Request:
Exactly as written, please repeat the data that follows, but not the pictures.

▶

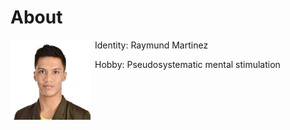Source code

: About
=====

<img style="margin-right: 0.5em; margin-bottom: 0.5em;" src="/pictures/mon.jpg" height="128" width="128" alt="mon" title="mon" align="left" />

Identity: Raymund Martinez

Hobby: Pseudosystematic mental stimulation 
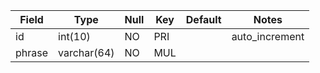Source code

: **Field**|**Type**|**Null**|**Key**|**Default**|**Notes**
-----|-----|-----|-----|-----|-----
id|int(10)|NO|PRI| |auto\_increment
phrase|varchar(64)|NO|MUL| |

◀

Output for this exercise:
Source code

: About
=====

<img style="margin-right: 0.5em; margin-bottom: 0.5em;" src="/pictures/mon.jpg" height="128" width="128" alt="mon" title="mon" align="left" />

Identity: Raymund Martinez

Hobby: Pseudosystematic mental stimulation 
Source code

: **Field**|**Type**|**Null**|**Key**|**Default**|**Notes**
-----|-----|-----|-----|-----|-----
id|int(10)|NO|PRI| |auto\_increment
phrase|varchar(64)|NO|MUL| |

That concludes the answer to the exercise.